:: Data records ::
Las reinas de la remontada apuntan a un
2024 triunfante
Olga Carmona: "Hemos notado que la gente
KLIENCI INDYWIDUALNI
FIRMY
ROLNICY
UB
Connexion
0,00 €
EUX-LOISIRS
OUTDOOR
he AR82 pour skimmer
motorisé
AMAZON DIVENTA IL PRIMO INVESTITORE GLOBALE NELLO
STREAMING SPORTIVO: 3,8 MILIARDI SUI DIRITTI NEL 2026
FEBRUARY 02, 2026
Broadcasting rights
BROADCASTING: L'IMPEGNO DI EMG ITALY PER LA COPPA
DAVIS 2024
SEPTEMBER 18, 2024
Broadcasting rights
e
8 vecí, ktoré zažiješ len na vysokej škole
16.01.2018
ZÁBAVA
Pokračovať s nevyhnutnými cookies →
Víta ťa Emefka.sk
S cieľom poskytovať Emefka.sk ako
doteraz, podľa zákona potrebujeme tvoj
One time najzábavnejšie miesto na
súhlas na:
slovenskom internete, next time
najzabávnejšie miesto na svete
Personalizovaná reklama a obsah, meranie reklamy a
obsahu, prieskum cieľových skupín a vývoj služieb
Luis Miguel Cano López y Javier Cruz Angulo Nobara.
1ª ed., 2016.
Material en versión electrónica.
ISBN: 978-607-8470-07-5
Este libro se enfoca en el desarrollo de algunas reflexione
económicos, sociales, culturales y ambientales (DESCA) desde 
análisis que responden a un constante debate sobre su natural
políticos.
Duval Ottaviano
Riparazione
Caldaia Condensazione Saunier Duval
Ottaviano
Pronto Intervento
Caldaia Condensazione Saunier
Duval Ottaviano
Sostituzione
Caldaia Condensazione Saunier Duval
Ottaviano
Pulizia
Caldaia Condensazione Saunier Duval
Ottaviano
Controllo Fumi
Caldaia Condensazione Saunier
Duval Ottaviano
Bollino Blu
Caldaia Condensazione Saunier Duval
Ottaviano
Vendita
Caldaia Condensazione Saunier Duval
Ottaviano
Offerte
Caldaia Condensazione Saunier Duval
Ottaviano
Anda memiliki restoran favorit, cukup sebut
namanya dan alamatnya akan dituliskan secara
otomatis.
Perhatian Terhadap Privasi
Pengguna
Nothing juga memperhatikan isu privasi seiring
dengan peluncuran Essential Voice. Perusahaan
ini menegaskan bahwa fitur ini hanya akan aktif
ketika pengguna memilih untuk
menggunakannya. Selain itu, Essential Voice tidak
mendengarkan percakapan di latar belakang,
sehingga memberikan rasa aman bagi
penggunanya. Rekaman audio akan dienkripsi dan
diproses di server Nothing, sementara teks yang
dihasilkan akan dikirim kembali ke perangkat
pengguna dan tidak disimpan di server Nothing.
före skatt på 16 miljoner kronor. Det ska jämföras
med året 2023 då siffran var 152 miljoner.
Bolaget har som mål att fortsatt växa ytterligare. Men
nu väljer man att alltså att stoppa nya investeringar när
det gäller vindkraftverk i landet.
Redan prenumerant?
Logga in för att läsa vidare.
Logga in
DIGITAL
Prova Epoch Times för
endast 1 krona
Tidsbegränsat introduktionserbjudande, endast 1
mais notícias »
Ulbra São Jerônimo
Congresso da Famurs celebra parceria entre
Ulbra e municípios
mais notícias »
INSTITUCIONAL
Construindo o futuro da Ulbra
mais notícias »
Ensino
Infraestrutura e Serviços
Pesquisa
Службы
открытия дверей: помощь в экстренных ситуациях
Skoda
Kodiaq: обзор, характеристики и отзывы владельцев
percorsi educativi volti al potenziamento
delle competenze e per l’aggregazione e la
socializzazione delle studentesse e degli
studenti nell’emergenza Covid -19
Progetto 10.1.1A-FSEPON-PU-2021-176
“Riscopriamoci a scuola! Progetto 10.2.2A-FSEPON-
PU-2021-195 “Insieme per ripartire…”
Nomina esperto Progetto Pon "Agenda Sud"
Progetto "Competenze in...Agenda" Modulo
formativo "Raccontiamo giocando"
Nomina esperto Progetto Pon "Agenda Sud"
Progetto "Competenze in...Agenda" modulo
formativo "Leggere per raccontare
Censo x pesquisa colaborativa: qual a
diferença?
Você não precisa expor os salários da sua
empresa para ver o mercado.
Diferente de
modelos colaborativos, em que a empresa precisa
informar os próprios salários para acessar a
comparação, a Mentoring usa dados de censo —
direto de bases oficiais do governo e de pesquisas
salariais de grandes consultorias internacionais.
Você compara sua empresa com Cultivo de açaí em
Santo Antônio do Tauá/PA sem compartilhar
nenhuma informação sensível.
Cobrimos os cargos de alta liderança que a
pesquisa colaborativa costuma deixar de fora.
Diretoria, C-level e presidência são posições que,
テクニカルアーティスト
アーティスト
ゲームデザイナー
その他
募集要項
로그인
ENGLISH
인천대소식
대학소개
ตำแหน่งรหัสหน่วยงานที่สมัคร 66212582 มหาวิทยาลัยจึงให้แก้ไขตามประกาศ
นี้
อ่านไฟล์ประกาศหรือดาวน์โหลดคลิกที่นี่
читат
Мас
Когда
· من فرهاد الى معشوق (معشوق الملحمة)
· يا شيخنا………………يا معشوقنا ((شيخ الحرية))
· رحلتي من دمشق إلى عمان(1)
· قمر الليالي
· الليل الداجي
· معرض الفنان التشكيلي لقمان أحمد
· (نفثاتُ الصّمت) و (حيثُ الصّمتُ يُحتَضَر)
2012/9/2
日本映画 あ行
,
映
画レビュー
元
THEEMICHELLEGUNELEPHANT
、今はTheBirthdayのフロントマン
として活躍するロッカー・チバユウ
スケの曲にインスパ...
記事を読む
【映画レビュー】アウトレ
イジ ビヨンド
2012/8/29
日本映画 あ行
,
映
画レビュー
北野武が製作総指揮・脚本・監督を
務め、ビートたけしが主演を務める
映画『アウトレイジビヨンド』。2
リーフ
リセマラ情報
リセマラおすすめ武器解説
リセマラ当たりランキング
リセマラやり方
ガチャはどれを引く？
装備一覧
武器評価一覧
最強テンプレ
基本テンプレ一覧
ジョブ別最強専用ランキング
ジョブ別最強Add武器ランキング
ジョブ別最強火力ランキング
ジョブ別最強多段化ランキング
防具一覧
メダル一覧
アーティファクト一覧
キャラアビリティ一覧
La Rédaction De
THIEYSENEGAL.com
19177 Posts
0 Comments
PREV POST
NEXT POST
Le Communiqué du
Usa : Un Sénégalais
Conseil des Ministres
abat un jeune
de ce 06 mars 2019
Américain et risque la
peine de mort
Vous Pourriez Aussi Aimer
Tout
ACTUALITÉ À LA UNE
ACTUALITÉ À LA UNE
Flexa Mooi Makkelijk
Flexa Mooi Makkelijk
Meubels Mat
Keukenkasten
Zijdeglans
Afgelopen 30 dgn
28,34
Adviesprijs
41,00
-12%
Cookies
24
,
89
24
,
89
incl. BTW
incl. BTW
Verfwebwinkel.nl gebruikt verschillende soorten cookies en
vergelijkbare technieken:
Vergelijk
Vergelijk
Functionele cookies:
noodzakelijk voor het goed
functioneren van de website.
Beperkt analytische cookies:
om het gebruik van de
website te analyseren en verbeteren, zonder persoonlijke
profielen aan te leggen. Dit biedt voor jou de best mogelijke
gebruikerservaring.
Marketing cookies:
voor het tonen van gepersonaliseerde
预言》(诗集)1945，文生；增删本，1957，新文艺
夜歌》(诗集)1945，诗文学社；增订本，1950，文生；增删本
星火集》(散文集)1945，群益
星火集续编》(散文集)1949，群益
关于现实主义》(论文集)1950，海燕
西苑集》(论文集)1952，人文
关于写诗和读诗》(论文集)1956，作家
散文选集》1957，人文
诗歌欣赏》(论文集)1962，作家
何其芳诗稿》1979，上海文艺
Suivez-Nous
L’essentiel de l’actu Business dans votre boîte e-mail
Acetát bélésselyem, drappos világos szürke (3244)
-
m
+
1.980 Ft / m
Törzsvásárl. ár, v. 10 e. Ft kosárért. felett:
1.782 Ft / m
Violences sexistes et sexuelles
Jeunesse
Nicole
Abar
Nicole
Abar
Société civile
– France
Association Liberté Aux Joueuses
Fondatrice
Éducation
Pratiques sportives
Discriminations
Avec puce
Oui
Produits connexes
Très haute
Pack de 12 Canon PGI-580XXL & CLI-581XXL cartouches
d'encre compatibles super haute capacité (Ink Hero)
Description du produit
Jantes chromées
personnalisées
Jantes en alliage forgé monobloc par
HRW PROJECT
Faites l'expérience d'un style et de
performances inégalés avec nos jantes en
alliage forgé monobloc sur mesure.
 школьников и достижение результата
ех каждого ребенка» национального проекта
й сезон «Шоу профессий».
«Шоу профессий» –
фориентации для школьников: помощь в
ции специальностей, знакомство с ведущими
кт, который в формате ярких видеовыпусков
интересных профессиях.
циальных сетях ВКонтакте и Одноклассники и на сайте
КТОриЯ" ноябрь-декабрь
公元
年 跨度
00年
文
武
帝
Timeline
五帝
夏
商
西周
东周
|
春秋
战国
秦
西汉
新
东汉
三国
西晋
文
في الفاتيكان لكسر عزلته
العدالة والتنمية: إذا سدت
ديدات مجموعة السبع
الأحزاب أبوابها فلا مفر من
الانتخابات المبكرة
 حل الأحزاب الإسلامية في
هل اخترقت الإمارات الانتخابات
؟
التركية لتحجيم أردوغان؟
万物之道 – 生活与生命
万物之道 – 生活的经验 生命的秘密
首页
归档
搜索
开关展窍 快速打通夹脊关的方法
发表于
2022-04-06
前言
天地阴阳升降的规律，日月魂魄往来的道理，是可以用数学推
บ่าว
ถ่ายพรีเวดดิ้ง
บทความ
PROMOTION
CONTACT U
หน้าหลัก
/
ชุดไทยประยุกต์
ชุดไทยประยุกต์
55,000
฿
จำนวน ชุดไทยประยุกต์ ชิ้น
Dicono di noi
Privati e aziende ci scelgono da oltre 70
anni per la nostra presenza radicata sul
:::
## Your objective
Could you write out, exactly as they stand, only the lines above that begin at the line with "Suivez-Nous" and stop after the line with "ции специальностей, знакомство с ведущими"?

## Exercise solution
Suivez-Nous
L’essentiel de l’actu Business dans votre boîte e-mail
Acetát bélésselyem, drappos világos szürke (3244)
-
m
+
1.980 Ft / m
Törzsvásárl. ár, v. 10 e. Ft kosárért. felett:
1.782 Ft / m
Violences sexistes et sexuelles
Jeunesse
Nicole
Abar
Nicole
Abar
Société civile
– France
Association Liberté Aux Joueuses
Fondatrice
Éducation
Pratiques sportives
Discriminations
Avec puce
Oui
Produits connexes
Très haute
Pack de 12 Canon PGI-580XXL & CLI-581XXL cartouches
d'encre compatibles super haute capacité (Ink Hero)
Description du produit
Jantes chromées
personnalisées
Jantes en alliage forgé monobloc par
HRW PROJECT
Faites l'expérience d'un style et de
performances inégalés avec nos jantes en
alliage forgé monobloc sur mesure.
 школьников и достижение результата
ех каждого ребенка» национального проекта
й сезон «Шоу профессий».
«Шоу профессий» –
фориентации для школьников: помощь в
ции специальностей, знакомство с ведущими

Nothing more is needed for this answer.